By Ben Butkus
Biotech firm Viral Genetics said this month that it has formed a subsidiary called MetaCytoLytics to commercialize cancer therapies based on metabolic disruption technology developed at the University of Colorado and the University of Vermont.
Viral Genetics formed the subsidiary to focus solely on the metabolic disruption technology while it continues to develop therapies to treat infectious disease and immune disorders using a thymus nuclear protein compound, for which Viral Genetics also has licensed IP from CU.
"These are two different technologies from the same inventor," Haig Keledjian, CEO of Viral Genetics, told BTW this week, referring to Karen Newell, a professor of biology at CU-Colorado Springs.
"We don't have the resources to develop both, and we thought it would be better to have another person and subsidiary dedicated to the [metabolic disruption] technology," Keledjian said.
That person will be Richard Trauger, former senior director for infectious diseases and cancer at Hollis Eden Pharmaceuticals, who will serve as CEO of MetaCytoLytics.
Viral Genetics said that Trauger will be charged with developing cancer drug candidates based on the metabolic disruption technology and moving them into clinical trials, as well as expanding the indications for the platform.

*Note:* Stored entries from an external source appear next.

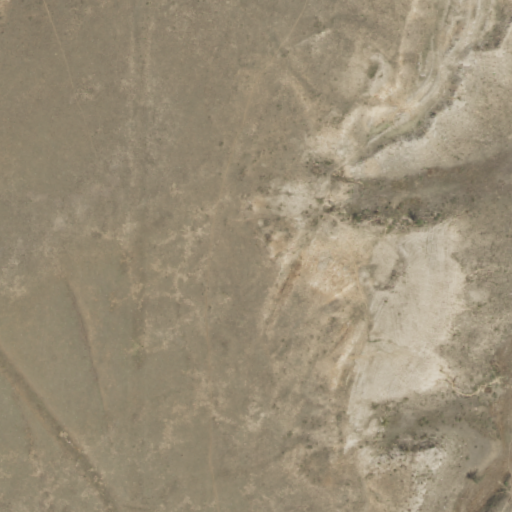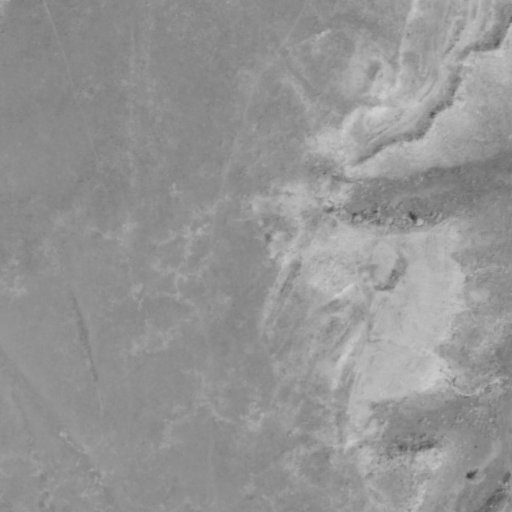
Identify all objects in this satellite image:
road: (73, 196)
road: (18, 489)
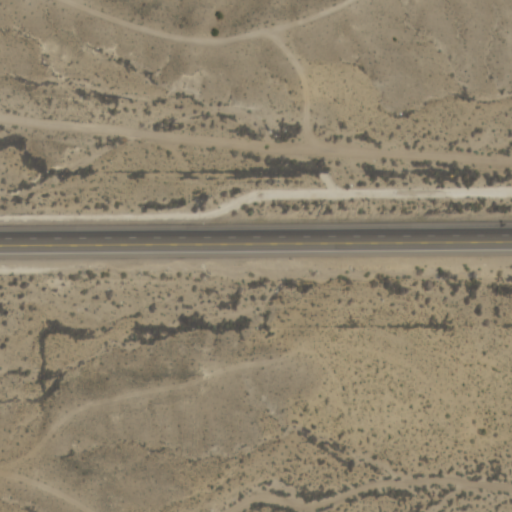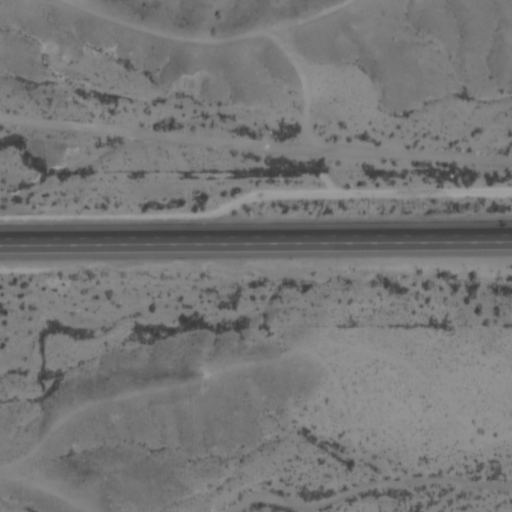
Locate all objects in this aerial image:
road: (256, 238)
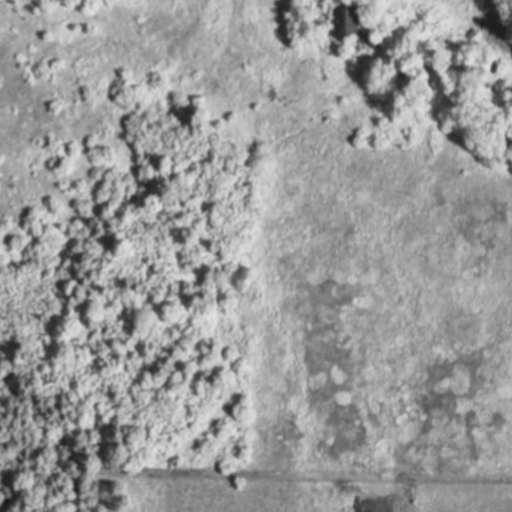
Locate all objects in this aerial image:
building: (349, 20)
building: (350, 20)
building: (372, 40)
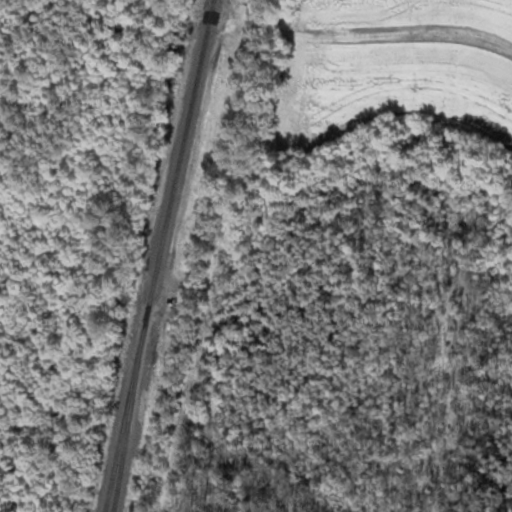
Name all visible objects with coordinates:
road: (360, 69)
railway: (182, 152)
railway: (127, 408)
railway: (130, 408)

Upon completion of certain undisclosed benchmarks, Trauger will have an opportunity to acquire a 25 percent stake in MetaCytoLytics, Viral Genetics said.

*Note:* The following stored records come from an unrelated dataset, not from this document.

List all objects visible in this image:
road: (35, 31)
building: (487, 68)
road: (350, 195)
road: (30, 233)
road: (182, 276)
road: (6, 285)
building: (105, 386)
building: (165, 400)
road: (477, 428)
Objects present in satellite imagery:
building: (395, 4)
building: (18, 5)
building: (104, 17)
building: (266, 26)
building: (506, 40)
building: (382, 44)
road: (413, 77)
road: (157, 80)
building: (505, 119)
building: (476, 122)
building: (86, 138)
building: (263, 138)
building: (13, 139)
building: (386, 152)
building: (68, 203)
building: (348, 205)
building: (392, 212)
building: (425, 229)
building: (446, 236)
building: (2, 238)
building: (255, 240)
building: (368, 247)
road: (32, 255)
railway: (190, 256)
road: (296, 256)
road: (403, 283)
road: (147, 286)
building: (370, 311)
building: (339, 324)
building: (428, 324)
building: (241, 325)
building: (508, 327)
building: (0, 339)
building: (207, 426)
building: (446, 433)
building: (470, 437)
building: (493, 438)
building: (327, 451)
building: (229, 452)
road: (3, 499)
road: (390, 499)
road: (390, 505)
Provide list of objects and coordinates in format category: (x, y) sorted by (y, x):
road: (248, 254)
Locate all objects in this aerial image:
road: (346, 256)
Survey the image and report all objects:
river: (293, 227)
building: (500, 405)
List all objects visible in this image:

The metabolic disruption technology describes a method of blocking a tumor cell's ability to generate energy from glucose or fatty acids. In animal studies, Newell has shown that the process directly causes cancer cells to die, and that the treatment can be used in conjunction with other cancer therapies such as chemotherapy and radiation therapy to further limit tumor cell growth.

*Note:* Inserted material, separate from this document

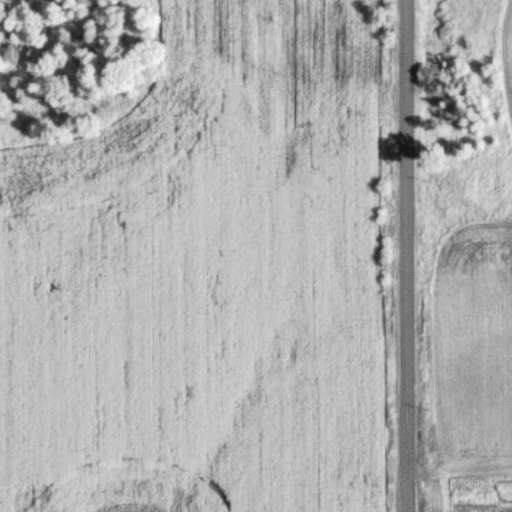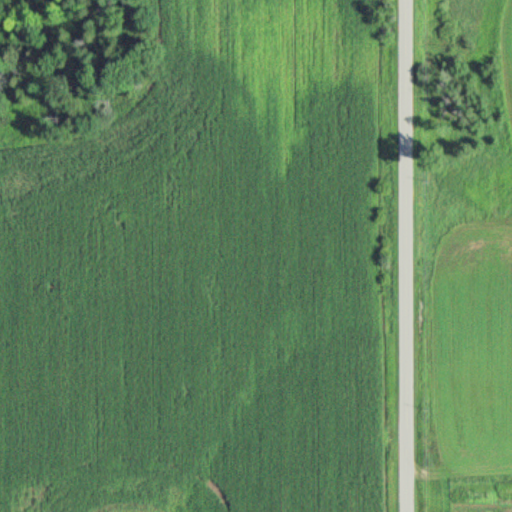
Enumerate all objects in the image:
road: (413, 256)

Viral Genetics, based in San Marino, Calif., has an option to acquire exclusive rights to the metabolic disruption technology from the CU system, which handles tech transfer for its Colorado Springs, Boulder, and Denver campuses. The company is currently negotiating to convert the option into an exclusive worldwide license covering a broad range of uses and specific therapeutic compositions.
In May, prior to forming MetaCytoLytics, Viral Genetics said that CU had been awarded a US patent covering Newell's work and that the company had optioned the IP (see BTW, 5/27/2009)
At the time, the company said that the patent represented a new direction for its therapeutic pipeline and for an ongoing collaborative research with Newell's laboratory at CU.
Viral Genetics is also negotiating to convert an option into a license for related IP from the University of Vermont, where Newell had worked prior to joining CUCS. "The metabolic disruption technology has been following [Newell] and her work, and there are some related patents owned by the University of Vermont," Keledjian said.
Viral Genetics has been working with Newell's since before 2007, when it formed a subsidiary called V-Clip Pharmaceuticals specifically to license another technology from the lab related to using thymus nuclear protein compound for diagnosing and treating a variety of diseases. At the time, CU, Newell, and other researchers took an equity stake in V-Clip.
In December 2007 V-Clip licensed several patent applications and know-how related to the TNP mechanism of action and its use for diagnosing and treating HIV-AIDS, hepatitis C, and herpes (see BTW, 12/31/2007).
Then, in June 2008 V-Clip expanded the agreement to include a pair of exclusive options to acquire rights for treating and detecting several forms of cancer, including lung, breast, leukemia, and others; as well as multiple sclerosis, diabetes, rheumatoid arthritis, malaria, and several other diseases (see BTW, 6/18/2007).
Viral Genetics essentially used V-Clip as a "testing" period with CU, and eventually bought a majority stake in V-Clip to bring the TNP technology in-house. It is now Viral Genetics' primary therapeutic-development platform.
Viral Genetics also said that, in a bid to "strengthen its place in the marketplace," it has recently filed an unaudited financial statement with Pink Sheets covering its financials for the 18 months ended March 31.
According to the statement, Viral Genetics reduced its net loss to just under $500,000 for the three months ended March 31 compared with a net loss of $1.5 million for the same period in 2008.
The company said that it also retired a significant portion of its debt, enabling the majority of any new funding to go directly toward drug development.